In the Sum Coloring problem, we are given a graph of n vertices and the set of colors 1,2,... The cost of coloring a vertex with i is equal to i. We need to assign colors to the vertices, so that adjacent vertices receive distinct colors, and the total cost is minimized. In the generalized version, known as the Sum Multicoloring problem, each vertex requires a (contiguous) set of colors, and the objective is to find a multicoloring which minimizes the sum of the largest colors assigned to the vertices. Sum Coloring and its generalizations have natural applications in scheduling, distributed resource allocation, compiler design and VLSI routing.
While in general Sum Coloring is no easier than the classic graph coloring problem, we have shown that it can be approximated to within constant factor on several subclasses of graphs, through a relation to the maximum independent set and the maximum k-colorable subgraph problems. However, the best known approximation ratio for Sum Multicoloring was O(log n), for many classes of graphs, including interval graphs that often arise in applications.

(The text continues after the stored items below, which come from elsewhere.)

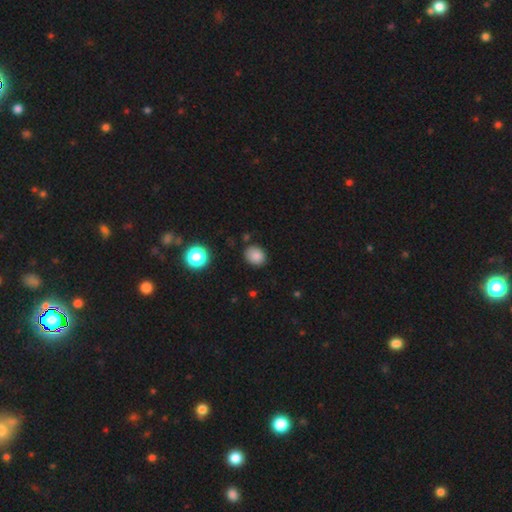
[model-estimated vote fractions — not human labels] This appears to be a smooth galaxy with no disk features (84%) that is round (54%). Merging: none (83%).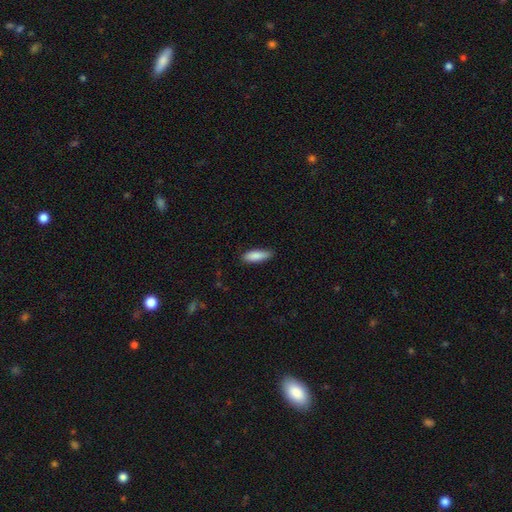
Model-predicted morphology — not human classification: This is clearly a smooth galaxy (87%). How rounded: possibly in between (57%). Merging: clearly none (80%).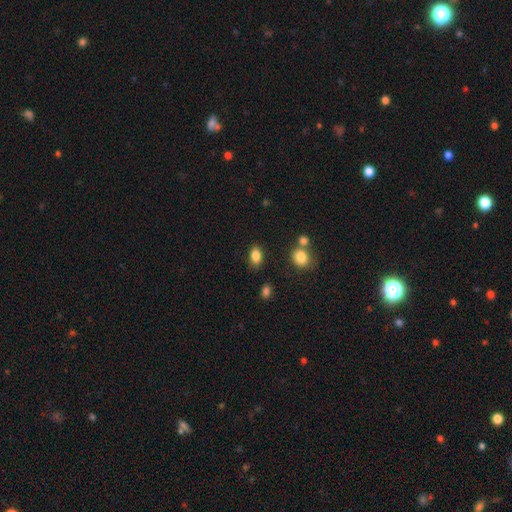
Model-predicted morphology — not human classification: type=smooth (85%); roundness=in between (85%); merging=none (81%).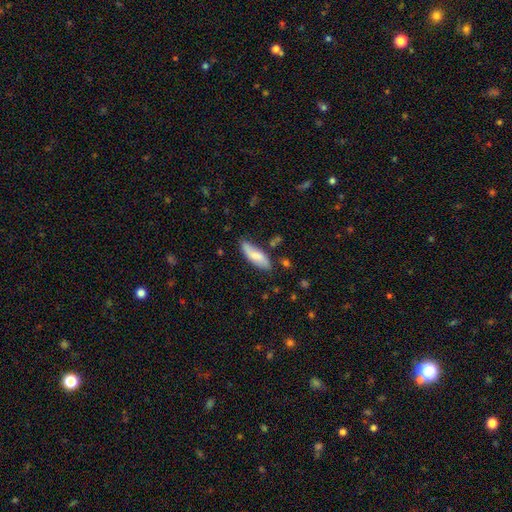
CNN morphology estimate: A smooth galaxy with no disk features (66%) that is in between round and cigar-shaped (66%).

Vote fractions:
- Smooth or featured? smooth: 66% / featured or disk: 28% / star or artifact: 6%
- How rounded? in between: 66% / cigar-shaped: 32% / round: 2%
- Merging? none: 70% / minor disturbance: 22% / major disturbance: 5% / merger: 4%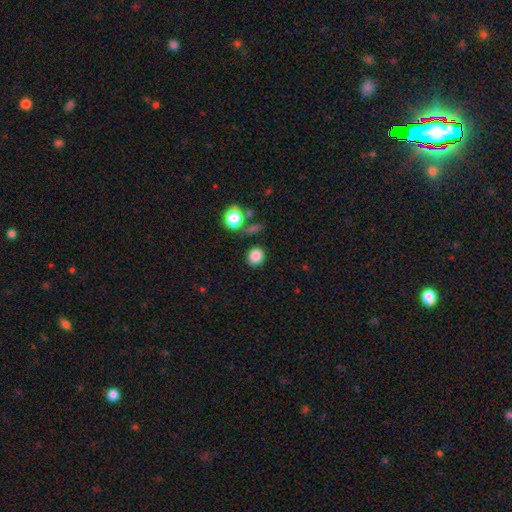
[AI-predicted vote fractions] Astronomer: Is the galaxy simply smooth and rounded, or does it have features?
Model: smooth — 84%.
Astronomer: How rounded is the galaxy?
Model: round — 80%.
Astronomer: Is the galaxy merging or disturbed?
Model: none — 82%.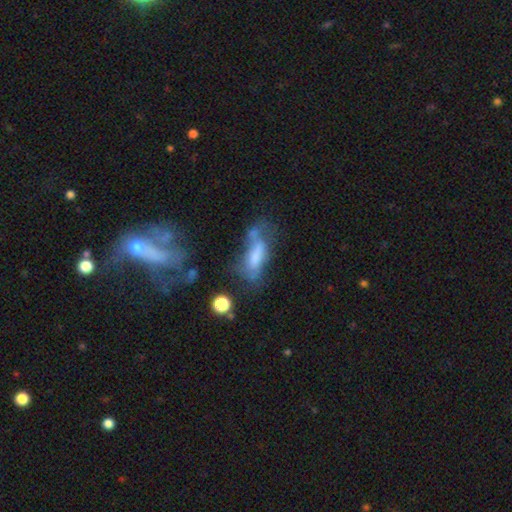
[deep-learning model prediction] A smooth galaxy with no disk features (55%) that is in between round and cigar-shaped (62%). Merging: major disturbance (30%).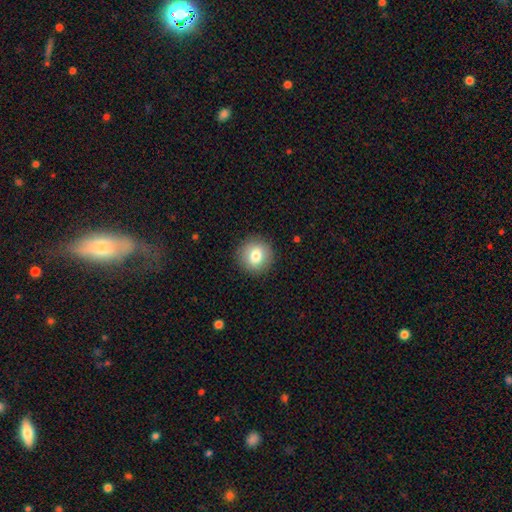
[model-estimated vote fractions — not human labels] Smooth or featured? smooth (80%)
How rounded? round (92%)
Merging? none (91%)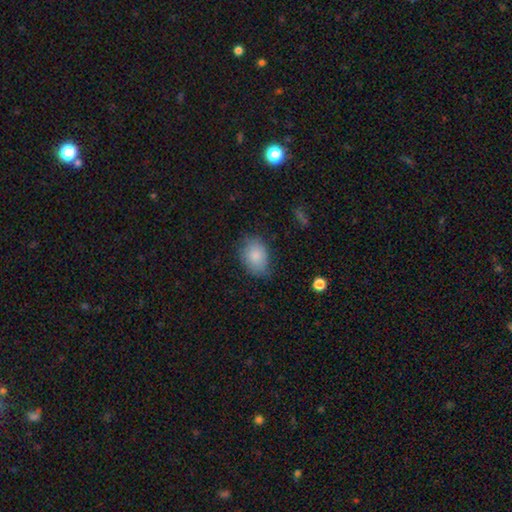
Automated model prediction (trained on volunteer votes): Q: Smooth or featured?
A: smooth (83%); runner-up: featured or disk (10%)
Q: How rounded?
A: in between (69%); runner-up: round (30%)
Q: Merging?
A: none (66%); runner-up: minor disturbance (26%)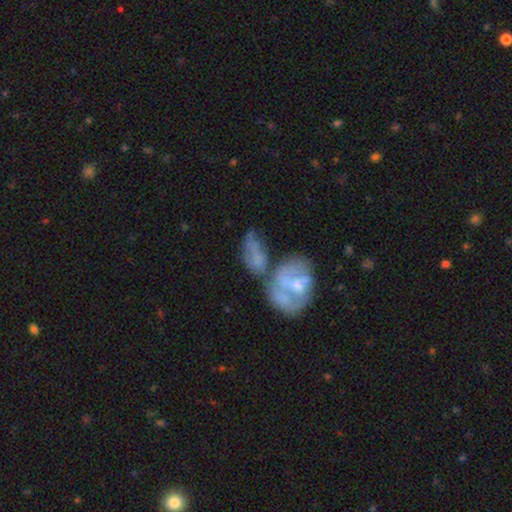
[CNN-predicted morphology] Q: Smooth or featured?
A: featured or disk (47%); runner-up: smooth (43%)
Q: Merging?
A: merger (55%); runner-up: none (19%)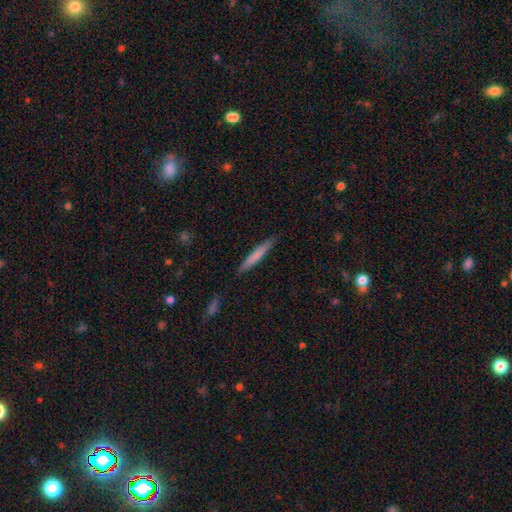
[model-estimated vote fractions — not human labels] smooth 71%, featured or disk 23%, star or artifact 6%. Down the decision tree: how rounded — cigar-shaped (96%); merging — none (90%).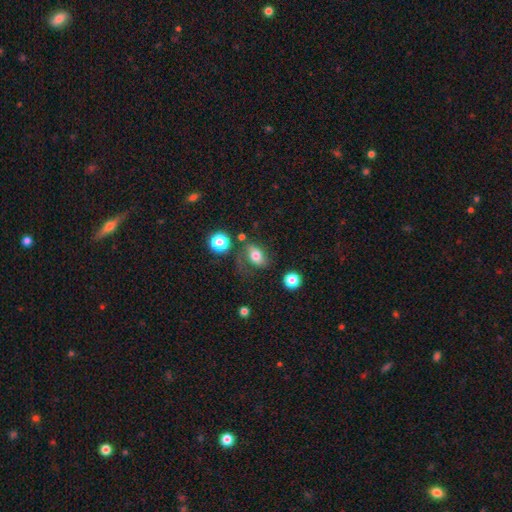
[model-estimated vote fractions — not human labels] smooth-or-featured: smooth: 67% | featured or disk: 22% | star or artifact: 11%
  how-rounded: in between: 77% | round: 21% | cigar-shaped: 2%
  merging: none: 47% | minor disturbance: 25% | major disturbance: 22% | merger: 7%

In a recent paper, we give a general paradigm for reducing the Sum Multicoloring problem to classical graph multicoloring, where the objective is minimizing the number of colors. Using this paradigm, we improve the best known results for Sum Multicoloring on several fundamental classes of graphs. In particular, we obtain the first constant factor approximation ratio for Sum Multicoloring of interval graphs.
This talk is based on joint papers with Amotz Bar-Noy, Mihir Bellare, Magnus Halldorsson, Guy Kortsarz, Ravit Salman and Tami Tamir.